SUPPLIED PASSAGE:
Repeat on the other units of the service:

$ for i in {0..2}; do
    juju run-action glance/$i --wait pause;
    juju run-action glance/$i --wait openstack-upgrade;
    juju run-action glance/$i resume;
done

Ceph

Upgrade charm ceph-proxy:

$ juju upgrade-charm ceph-proxy

Cinder

$ juju config cinder action-managed-upgrade=true
$ juju config cinder openstack-origin=cloud:xenial-queens

Find the leader, and the apply this to the leader:

$ juju run-action cinder/$L --wait pause
$ juju run-action cinder/$L --wait openstack-upgrade
$ juju run-action cinder/$L resume

Repeat on the other units of the service:

$ for i in {0..2}; do
    juju run-action cinder/$i --wait pause;
    juju run-action cinder/$i --wait openstack-upgrade;
    juju run-action cinder/$i resume;
done

For Ocata and ‘Pike`, there is a bug still being investigated. As a temporary fix, on each unit apply to the file /usr/lib/python2.7/dist-packages/oslo_messaging/_utils.py this patch (Note: we didn’t observer this issue upgrading from Ocata to Pike):

*** _utils.py.orig   2017-10-05 15:39:26.728073723 +0000
--- _utils.py        2017-10-05 15:42:08.308323044 +0000
***************
*** 20,25 ****
--- 20,28 ----
      :param imp_version: The version implemented
      :param version: The version requested by an incoming message.
      """
+     # Attardi: workaround for error in cinder-scheduler: "Requested message version, 3.0 is incompatible."
+     return True
+
      if imp_version is None:
          return True

and then issue:

$ for i in {0..2}; do \
     juju ssh cinder/$i sudo service cinder-scheduler restart;
  done

Cinder Ceph

No OpenStack upgrade is currently available, but check by doing:

$ juju config cinder-ceph action-managed-upgrade=true
$ juju config cinder-ceph openstack-origin=cloud:xenial-queens

If present, apply the same procedure as above.

Rados GW

No OpenStack upgrade is currently available, but check by doing:

$ juju config rados-gw action-managed-upgrade=true
$ juju config rados-gw openstack-origin=cloud:xenial-queens

If present, apply the same procedure as above.

DATASET SECTION:
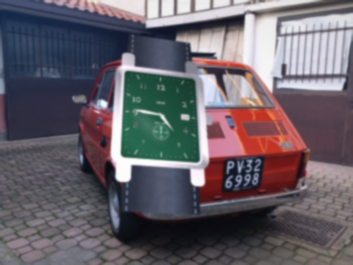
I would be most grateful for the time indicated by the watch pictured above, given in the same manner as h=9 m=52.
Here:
h=4 m=46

EXERCISES:
• 1. List the section headings in the upgrade notes, from top to bottom.
• 2. Reproduce the part of the upgrade notes that opens with the words containing "For Ocata and" and closes with "an incoming message.".

EXERCISE RESPONSES:
• 1.
Ceph
Cinder
Cinder Ceph
Rados GW

• 2.
For Ocata and ‘Pike`, there is a bug still being investigated. As a temporary fix, on each unit apply to the file /usr/lib/python2.7/dist-packages/oslo_messaging/_utils.py this patch (Note: we didn’t observer this issue upgrading from Ocata to Pike):

*** _utils.py.orig   2017-10-05 15:39:26.728073723 +0000
--- _utils.py        2017-10-05 15:42:08.308323044 +0000
***************
*** 20,25 ****
--- 20,28 ----
      :param imp_version: The version implemented
      :param version: The version requested by an incoming message.